WASHINGTON–President Trump has moved to eliminate a number of the laws and regulations passed in the wake of the Great Recession, including rules that reduce oversight of Wall Street and potentially credit unions that were part of the Dodd-Frank Act.
Separately, Trump also signed an order that seeks to put an end to a Labor Department rule that requires brokers to exercise a fiduciary duty of acting in a client’s best interests, rather than acting to profit themselves, when providing retirement advice. While saying it supports the intent of the Labor Department rule, CUNA praised the move to delay it, saying it’s too complex.
The president signed an executive order that calls for a financial system that is overseen by “efficient, effective and appropriately tailored” regulations. CUNA said the order is consistent with its Campaign for Common-Sense Regulation, which seeks to relieve regulatory burdens to better allow local institutions like credit unions to make decisions that best suit their communities.
“We appreciate the administration’s direction to ensure that regulations are appropriately tailored to target those harming consumers and to provide more consideration to the impact of these regulations on American consumers,” said CUNA President/CEO Jim Nussle in a statement. “The current one-size-fits-all style of regulation does not work for Main Street – local credit unions, small banks, and the consumers and small businesses they serve. We’re hopeful that the core principles spelled out today will help ensure community financial institutions and the millions of Americans that rely on them are able to operate in a more favorable environment. We stand willing to work with the administration and Congress to make appropriate changes to achieve these goals.”
NAFCU Weighs In
NAFCU President and CEO Dan Berger, meanwhile, called on the trade group’s membership to lobby lawmakers to repeal of the Durbin debit interchange amendment.
The 2017 “Financial CHOICE Act,” which could be introduced in the coming weeks, is expected to include a provision to repeal the amendment, which was included as a late addition to the 2010 Dodd-Frank Act, NAFCU noted.
“As you know, NAFCU continues to push for repeal of the failed Durbin debit interchange amendment and to fight against any efforts to expand interchange price caps to credit cards,” Berger said. “Now, we need your help.”

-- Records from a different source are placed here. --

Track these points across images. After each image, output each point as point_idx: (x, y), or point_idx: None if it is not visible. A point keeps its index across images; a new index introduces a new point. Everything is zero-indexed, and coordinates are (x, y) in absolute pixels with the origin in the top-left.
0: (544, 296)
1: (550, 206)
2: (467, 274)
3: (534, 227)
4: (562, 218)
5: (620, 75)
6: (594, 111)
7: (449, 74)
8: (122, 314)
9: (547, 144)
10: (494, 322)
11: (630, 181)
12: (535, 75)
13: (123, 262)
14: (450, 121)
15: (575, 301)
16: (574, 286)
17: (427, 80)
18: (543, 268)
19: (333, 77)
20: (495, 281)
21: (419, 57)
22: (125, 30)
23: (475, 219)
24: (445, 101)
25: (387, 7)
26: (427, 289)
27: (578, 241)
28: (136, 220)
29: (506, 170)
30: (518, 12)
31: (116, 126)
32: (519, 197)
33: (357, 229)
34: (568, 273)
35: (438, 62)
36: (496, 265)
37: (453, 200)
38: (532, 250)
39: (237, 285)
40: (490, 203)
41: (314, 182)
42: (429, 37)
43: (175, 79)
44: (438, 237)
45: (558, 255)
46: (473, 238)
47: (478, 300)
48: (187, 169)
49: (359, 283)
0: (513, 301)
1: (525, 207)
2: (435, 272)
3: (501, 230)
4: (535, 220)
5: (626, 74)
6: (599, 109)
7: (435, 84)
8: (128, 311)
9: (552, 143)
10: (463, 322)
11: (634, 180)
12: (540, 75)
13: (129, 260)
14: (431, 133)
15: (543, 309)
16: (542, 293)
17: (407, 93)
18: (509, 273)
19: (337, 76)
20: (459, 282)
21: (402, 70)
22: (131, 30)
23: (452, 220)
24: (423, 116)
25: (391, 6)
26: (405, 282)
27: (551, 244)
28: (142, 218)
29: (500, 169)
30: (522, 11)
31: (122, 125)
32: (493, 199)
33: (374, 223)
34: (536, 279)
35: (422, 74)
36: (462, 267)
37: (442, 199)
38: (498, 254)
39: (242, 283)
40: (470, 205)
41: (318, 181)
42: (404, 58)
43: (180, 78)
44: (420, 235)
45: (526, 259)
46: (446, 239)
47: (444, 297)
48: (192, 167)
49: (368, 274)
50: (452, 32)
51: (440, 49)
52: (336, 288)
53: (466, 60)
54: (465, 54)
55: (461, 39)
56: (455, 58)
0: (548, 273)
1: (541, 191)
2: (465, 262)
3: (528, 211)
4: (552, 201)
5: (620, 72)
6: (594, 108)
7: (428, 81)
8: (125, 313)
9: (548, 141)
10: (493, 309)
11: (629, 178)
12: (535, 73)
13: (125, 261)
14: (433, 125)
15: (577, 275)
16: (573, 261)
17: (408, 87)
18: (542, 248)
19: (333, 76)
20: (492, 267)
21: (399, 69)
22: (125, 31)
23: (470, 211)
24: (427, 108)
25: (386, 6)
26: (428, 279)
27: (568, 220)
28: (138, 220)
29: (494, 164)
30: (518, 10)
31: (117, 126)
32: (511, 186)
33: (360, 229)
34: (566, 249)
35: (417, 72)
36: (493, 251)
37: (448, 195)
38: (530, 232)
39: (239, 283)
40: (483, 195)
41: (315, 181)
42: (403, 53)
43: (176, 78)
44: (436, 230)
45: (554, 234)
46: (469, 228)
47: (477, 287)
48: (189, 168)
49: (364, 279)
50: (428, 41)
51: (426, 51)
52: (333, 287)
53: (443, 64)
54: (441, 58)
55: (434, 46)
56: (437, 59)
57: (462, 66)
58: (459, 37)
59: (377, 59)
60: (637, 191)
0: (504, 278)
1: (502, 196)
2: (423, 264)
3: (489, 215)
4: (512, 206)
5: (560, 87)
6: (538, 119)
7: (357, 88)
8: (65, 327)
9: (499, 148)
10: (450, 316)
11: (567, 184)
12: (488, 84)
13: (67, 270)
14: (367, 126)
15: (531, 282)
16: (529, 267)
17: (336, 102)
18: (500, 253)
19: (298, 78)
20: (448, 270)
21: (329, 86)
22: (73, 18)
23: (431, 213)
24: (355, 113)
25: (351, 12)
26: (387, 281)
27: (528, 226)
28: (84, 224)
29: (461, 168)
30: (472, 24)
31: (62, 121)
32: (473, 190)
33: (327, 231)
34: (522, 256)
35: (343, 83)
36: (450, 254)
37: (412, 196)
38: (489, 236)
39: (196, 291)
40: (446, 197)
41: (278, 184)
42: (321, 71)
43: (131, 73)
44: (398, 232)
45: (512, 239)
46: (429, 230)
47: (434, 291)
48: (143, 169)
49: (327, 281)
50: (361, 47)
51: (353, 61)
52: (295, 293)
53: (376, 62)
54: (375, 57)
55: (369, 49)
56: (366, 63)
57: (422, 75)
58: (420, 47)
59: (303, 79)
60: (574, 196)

Berger explained that the merchant community has made keeping the Durbin amendment intact as their No. 1 target, and they are lobbying the Hill to drop the repeal from the bill.
The president signed a directive that calls for a significant rewriting of major portions of Dodd-Frank saying it will ease constraints on banks and enable them to lend more to companies, which in turn will then hire more workers, Trump said.
“We expect to be cutting a lot out of Dodd-Frank because frankly, I have so many people, friends of mine that had nice businesses, they can’t borrow money,” Trump said during a meeting with business leaders. “They just can’t get any money because the banks just won’t let them borrow it because of the rules and regulations in Dodd-Frank.”
At nearly the same time the president was issuing his order, the Senate voted 52 to 47 to void the rule in Dodd Frank that requires oil companies to publicly disclose payments they make to governments when developing resources around the world. The House had earlier voted to also repeal the rule.
The Republicans have said their overall goal is to “repeal and replace” Dodd Frank, and have also been reviewing ways to use the budget process to defund certain portions of the law.
In response to the executive order ordering the Department of Labor to stop its fiduciary rule implementation and review the regulation in its entirety, CUNA said it supports the goal of the rule to protect investors, but has concerns that regulatory burdens and complexity associated with this rule could make it more difficult for consumers of all means to receive support planning for their financial future from credit union service organizations and some credit unions.
“CUNA welcomes the administration’s announced delay of the Department of Labor’s fiduciary rule,” said Ryan Donovan, CUNA chief advocacy officer, in a statement. “While CUNA appreciates that DOL provided some of our requested clarifications in their final rule, we remain concerned that all members should have the ability to receive help saving and planning for the future, without unnecessary regulatory barriers. We believe a delayed implementation would benefit credit union members as it would allow DOL to consider more closely the potential unnecessary adverse impacts of the rule.”
The DOL’s rule, finalized in April 2016, defines who is a “fiduciary” of an employee benefit plan, adding brokers and advisers providing advice to individual retirement accounts.